I will propose four simple steps to reduce the stress of decisions while increasing the odds that you make the right decision.
Step one for resolving tough relationship decisions:
Accept the fact that you cannot see the future and therefore cannot make perfect decisions. Accept the fact that you could make the “wrong” decision, and do your best to come to terms with that fact.
Much of the emotional strain that comes during decision-making is really internal resistance. We don’t like the feeling of being out of control. Unfortunately, the future is out of your control. The moment you accept that, your resistance fades, and your emotional tension fades along with it.
No one can perceive, let alone control, all the variables that will determine how things turn out in the future. As a result, you are left with the job of focusing in on the variables that matter the most to you. You are not left with the job of controlling how things actually turn out down the road.
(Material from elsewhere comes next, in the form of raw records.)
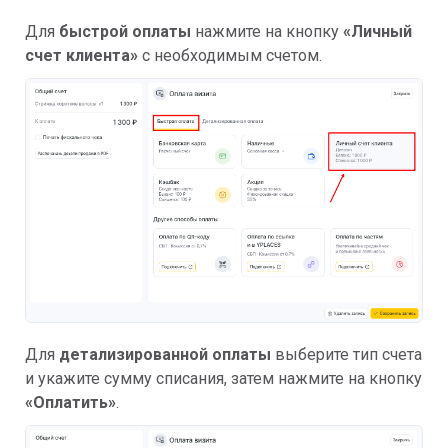
Для
быстрой оплаты
нажмите на кнопку
«Личный
счет клиента»
с необходимым счетом.
Для
детализированной оплаты
выберите тип счета
и укажите сумму списания, затем нажмите на кнопку
«Оплатить»
.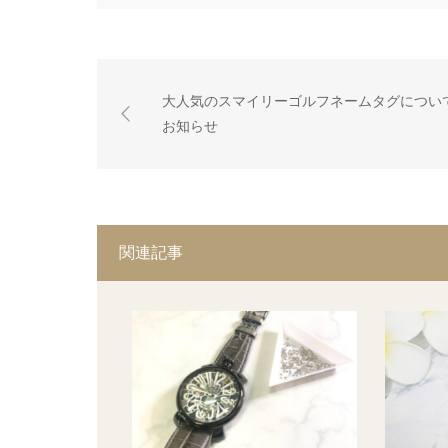
大人気のスマイリーゴルフネームタグについ
お知らせ
関連記事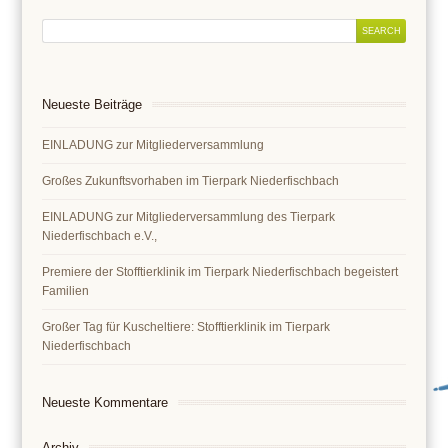
Neueste Beiträge
EINLADUNG zur Mitgliederversammlung
Großes Zukunftsvorhaben im Tierpark Niederfischbach
EINLADUNG zur Mitgliederversammlung des Tierpark
Niederfischbach e.V.,
Premiere der Stofftierklinik im Tierpark Niederfischbach begeistert
Familien
Großer Tag für Kuscheltiere: Stofftierklinik im Tierpark
Niederfischbach
Neueste Kommentare
Archiv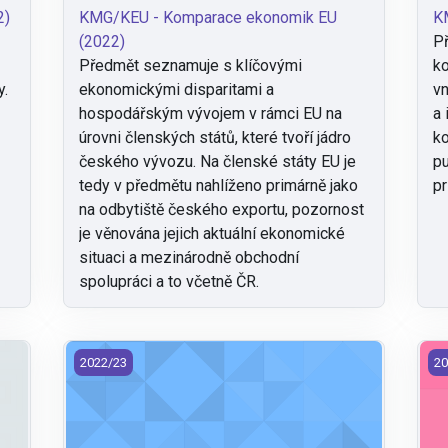
2)
KMG/KEU - Komparace ekonomik EU
K
(2022)
Př
Předmět seznamuje s klíčovými
ko
y.
ekonomickými disparitami a
vn
hospodářským vývojem v rámci EU na
a 
úrovni členských států, které tvoří jádro
ko
českého vývozu. Na členské státy EU je
pu
tedy v předmětu nahlíženo primárně jako
pr
na odbytiště českého exportu, pozornost
je věnována jejich aktuální ekonomické
situaci a mezinárodně obchodní
spolupráci a to včetně ČR.
KMG/MAR - Marketing (2022)
KM
2022/23
20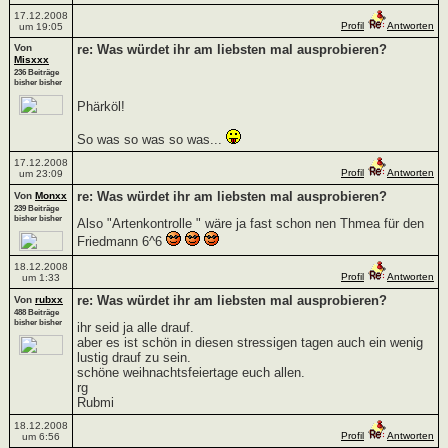
17.12.2008
Profil
Antworten
um 19:05
Von
re: Was würdet ihr am liebsten mal ausprobieren?
Misxxx
236 Beiträge
bisher bisher
Phärköl!
So was so was so was...
17.12.2008
Profil
Antworten
um 23:09
re: Was würdet ihr am liebsten mal ausprobieren?
Von
Monxx
239 Beiträge
bisher bisher
Also "Artenkontrolle " wäre ja fast schon nen Thmea für den
Friedmann 6^6
18.12.2008
Profil
Antworten
um 1:33
re: Was würdet ihr am liebsten mal ausprobieren?
Von
rubxx
488 Beiträge
bisher bisher
ihr seid ja alle drauf.
aber es ist schön in diesen stressigen tagen auch ein wenig
lustig drauf zu sein.
schöne weihnachtsfeiertage euch allen.
rg
Rubmi
18.12.2008
Profil
Antworten
um 6:56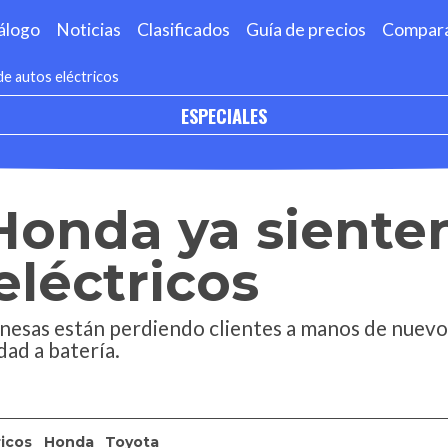
álogo
Noticias
Clasificados
Guía de precios
Compar
de autos eléctricos
ESPECIALES
Honda ya sienten 
eléctricos
onesas están perdiendo clientes a manos de nuev
dad a batería.
ricos
Honda
Toyota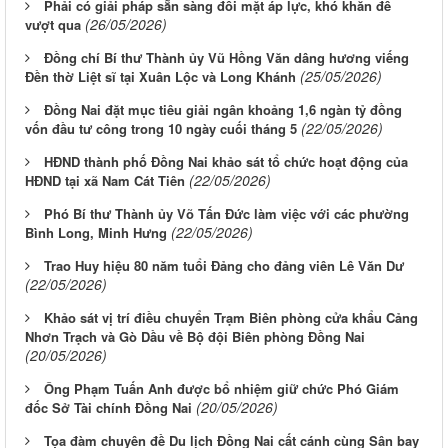
Phải có giải pháp sẵn sàng đối mặt áp lực, khó khăn để
(26/05/2026)
vượt qua
Đồng chí Bí thư Thành ủy Vũ Hồng Văn dâng hương viếng
(25/05/2026)
Đền thờ Liệt sĩ tại Xuân Lộc và Long Khánh
Đồng Nai đặt mục tiêu giải ngân khoảng 1,6 ngàn tỷ đồng
(22/05/2026)
vốn đầu tư công trong 10 ngày cuối tháng 5
HĐND thành phố Đồng Nai khảo sát tổ chức hoạt động của
(22/05/2026)
HĐND tại xã Nam Cát Tiên
Phó Bí thư Thành ủy Võ Tấn Đức làm việc với các phường
(22/05/2026)
Bình Long, Minh Hưng
Trao Huy hiệu 80 năm tuổi Đảng cho đảng viên Lê Văn Dư
(22/05/2026)
Khảo sát vị trí điều chuyển Trạm Biên phòng cửa khẩu Cảng
Nhơn Trạch và Gò Dầu về Bộ đội Biên phòng Đồng Nai
(20/05/2026)
Ông Phạm Tuấn Anh được bổ nhiệm giữ chức Phó Giám
(20/05/2026)
đốc Sở Tài chính Đồng Nai
Tọa đàm chuyên đề Du lịch Đồng Nai cất cánh cùng Sân bay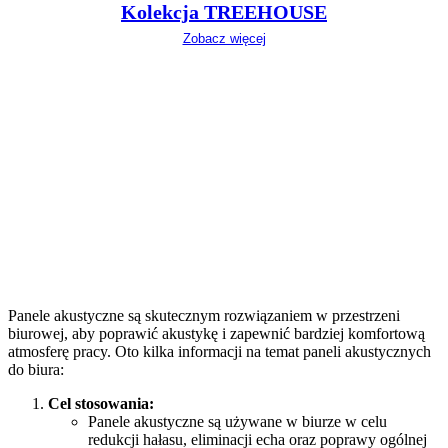
Kolekcja TREEHOUSE
Zobacz więcej
Panele akustyczne są skutecznym rozwiązaniem w przestrzeni
biurowej, aby poprawić akustykę i zapewnić bardziej komfortową
atmosferę pracy. Oto kilka informacji na temat paneli akustycznych
do biura:
Cel stosowania:
Panele akustyczne są używane w biurze w celu
redukcji hałasu, eliminacji echa oraz poprawy ogólnej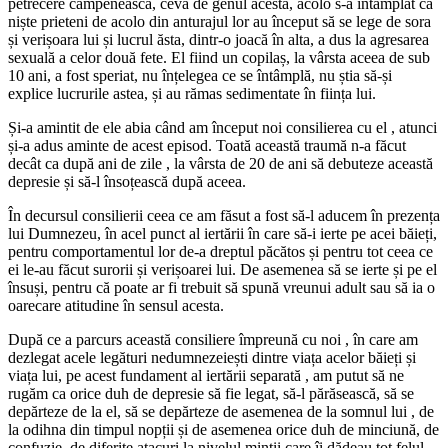
petrecere câmpenească, ceva de genul acesta, acolo s-a întâmplat că
niște prieteni de acolo din anturajul lor au început să se lege de sora
și verișoara lui și lucrul ăsta, dintr-o joacă în alta, a dus la agresarea
sexuală a celor două fete. El fiind un copilaș, la vârsta aceea de sub
10 ani, a fost speriat, nu înțelegea ce se întâmplă, nu știa să-și
explice lucrurile astea, și au rămas sedimentate în ființa lui.
Și-a amintit de ele abia când am început noi consilierea cu el , atunci
și-a adus aminte de acest episod. Toată această traumă n-a făcut
decât ca după ani de zile , la vârsta de 20 de ani să debuteze această
depresie și să-l însoțească după aceea.
În decursul consilierii ceea ce am făsut a fost să-l aducem în prezența
lui Dumnezeu, în acel punct al iertării în care să-i ierte pe acei băieți,
pentru comportamentul lor de-a dreptul păcătos și pentru tot ceea ce
ei le-au făcut surorii și verișoarei lui. De asemenea să se ierte și pe el
însuși, pentru că poate ar fi trebuit să spună vreunui adult sau să ia o
oarecare atitudine în sensul acesta.
După ce a parcurs această consiliere împreună cu noi , în care am
dezlegat acele legături nedumnezeiești dintre viața acelor băieți și
viața lui, pe acest fundament al iertării separată , am putut să ne
rugăm ca orice duh de depresie să fie legat, să-l părăsească, să se
depărteze de la el, să se depărteze de asemenea de la somnul lui , de
la odihna din timpul nopții și de asemenea orice duh de minciună, de
confuzie, de diferite atacuri la nivelul minții care îi dădeau tot felul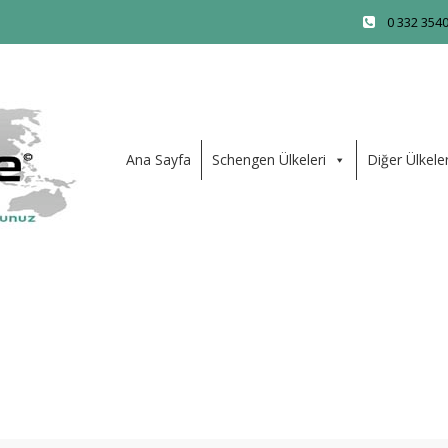
0 332 354
Ana Sayfa
Schengen Ülkeleri
Diğer Ülkele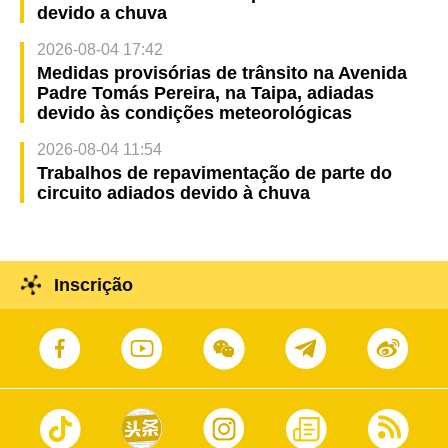
devido a chuva
2026-08-04 17:42
Medidas provisórias de trânsito na Avenida
Padre Tomás Pereira, na Taipa, adiadas
devido às condições meteorológicas
2026-08-04 11:54
Trabalhos de repavimentação de parte do
circuito adiados devido à chuva
Inscrição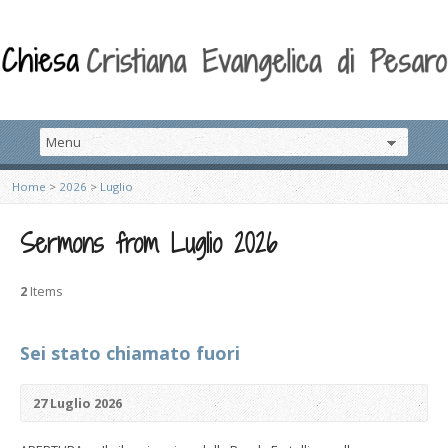
Home
>
2026
>
Luglio
Sermons from Luglio 2026
2
Items
Sei stato chiamato fuori
27 Luglio 2026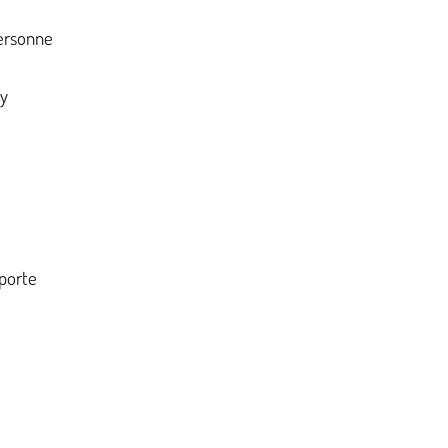
personne
 y
porte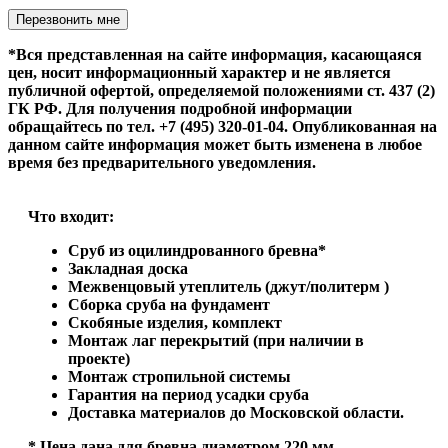
Оставьте это поле пустым.
*Вся представленная на сайте информация, касающаяся
цен, носит информационный характер и не является
публичной офертой, определяемой положениями ст. 437 (2)
ГК РФ. Для получения подробной информации
обращайтесь по тел. +7 (495) 320-01-04. Опубликованная на
данном сайте информация может быть изменена в любое
время без предварительного уведомления.
Что входит:
Сруб из оцилиндрованного бревна*
Закладная доска
Межвенцовый утеплитель (джут/политерм )
Сборка сруба на фундамент
Скобяные изделия, комплект
Монтаж лаг перекрытий (при наличии в
проекте)
Монтаж стропильной системы
Гарантия на период усадки сруба
Доставка материалов до Московской области.
* Цена дана для бревна диаметром 220 мм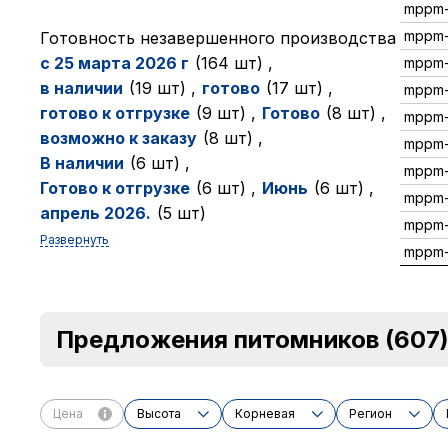
mppm-
mppm-
Готовность незавершенного производства
с 25 марта 2026 г
(164 шт)
,
mppm-
в наличии
(19 шт)
,
готово
(17 шт)
,
mppm
готово к отгрузке
(9 шт)
,
Готово
(8 шт)
,
mppm-
возможно к заказу
(8 шт)
,
mppm-
В наличии
(6 шт)
,
mppm-
Готово к отгрузке
(6 шт)
,
Июнь
(6 шт)
,
mppm-
апрель 2026.
(5 шт)
mppm-
Развернуть
mppm-
Предложения питомников
(607
Цена
Высота
Корневая
Регион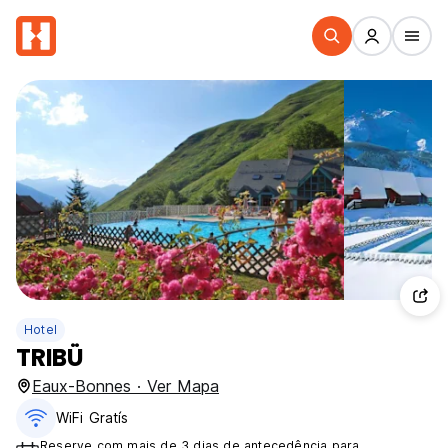
Hotel
TRIBÜ
Eaux-Bonnes · Ver Mapa
WiFi Gratís
Reserve com mais de 3 dias de antecedência para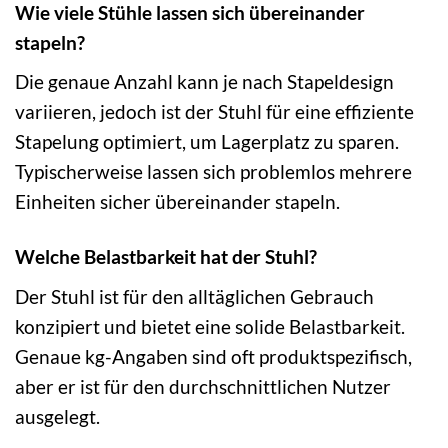
Wie viele Stühle lassen sich übereinander
stapeln?
Die genaue Anzahl kann je nach Stapeldesign
variieren, jedoch ist der Stuhl für eine effiziente
Stapelung optimiert, um Lagerplatz zu sparen.
Typischerweise lassen sich problemlos mehrere
Einheiten sicher übereinander stapeln.
Welche Belastbarkeit hat der Stuhl?
Der Stuhl ist für den alltäglichen Gebrauch
konzipiert und bietet eine solide Belastbarkeit.
Genaue kg-Angaben sind oft produktspezifisch,
aber er ist für den durchschnittlichen Nutzer
ausgelegt.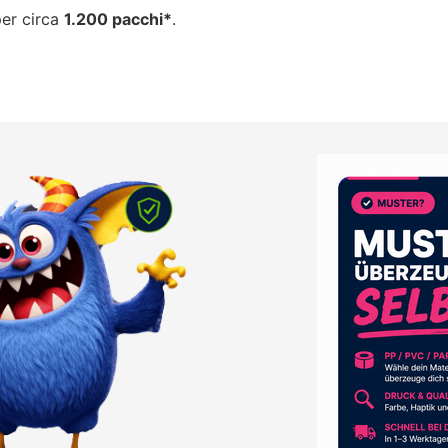
per circa
1.200 pacchi*
.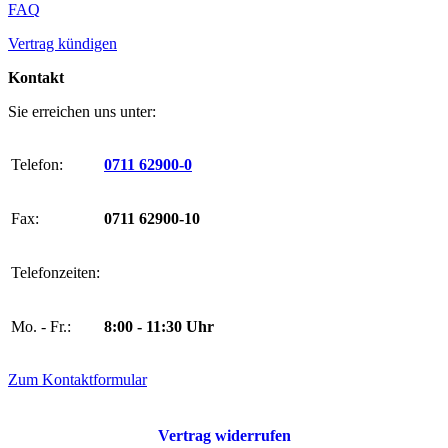
FAQ
Vertrag kündigen
Kontakt
Sie erreichen uns unter:
Telefon:
0711 62900-0
Fax:
0711 62900-10
Telefonzeiten:
Mo. - Fr.:
8:00 - 11:30 Uhr
Zum Kontaktformular
Vertrag widerrufen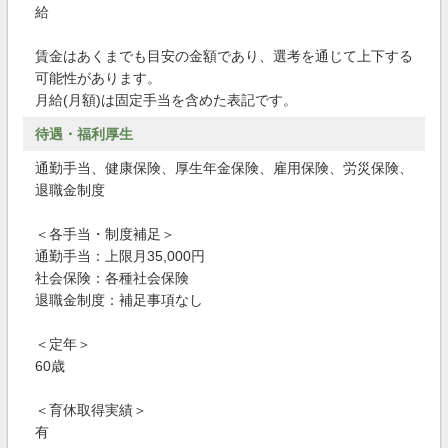
給
賃金はあくまでも目安の金額であり、選考を通じて上下する
可能性があります。
月給(月額)は固定手当を含めた表記です。
待遇・福利厚生
通勤手当、健康保険、厚生年金保険、雇用保険、労災保険、
退職金制度
＜各手当・制度補足＞
通勤手当：上限月35,000円
社会保険：各種社会保険
退職金制度：補足事項なし
＜定年＞
60歳
＜育休取得実績＞
有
Step two for resolving tough relationship decisions:
Take full ownership of the decision. Don’t wait for others to give an approval. Don’t wait for a consensus from the people you consult with about the decision. For complex decisions, a consensus may never come about.
I believe there is a lot of value in the idea of modeling your behavior after people who have already achieved the kind of success you want in a specific area of life.
For example, if you want to get rich, you can speed up your learning by talking to people who have become rich. Learn the path they took to achieve the goal you aspire to. If you want to run an entire marathon, it helps to ask people who have succeeded what methods they used to achieve that goal.
Modeling your behavior after others is much faster than trial and error. However, when it comes to relationship decisions, you must take ownership.
I say that because you will almost certainly get contradictory advice from people who care about you.
This will add to your worry and emotional strain. That is, unless you treat their advice as nothing more than data. Data to be thrown into a pool of evidence you carefully consider while holding full responsibility for the decision you ultimately make.
When I say, “hold full responsibility” I do not mean you beat yourself up or blame yourself when things go wrong. In fact, I mean exactly the opposite. You hold yourself responsible for making the decision, not the outcome of your decision.
Remember, no one can control outcomes. We can only control the decision-making process itself. Realizing this can relieve a lot of stress. When your stress goes down, your creative intuition is easier to access.
Step three for resolving tough relationship decisions:
Get clear about what you do and do not know. Make a list if you have to. When trying to make decisions, your stress will go down if you focus on what you know, rather than focusing on the things you wish you knew.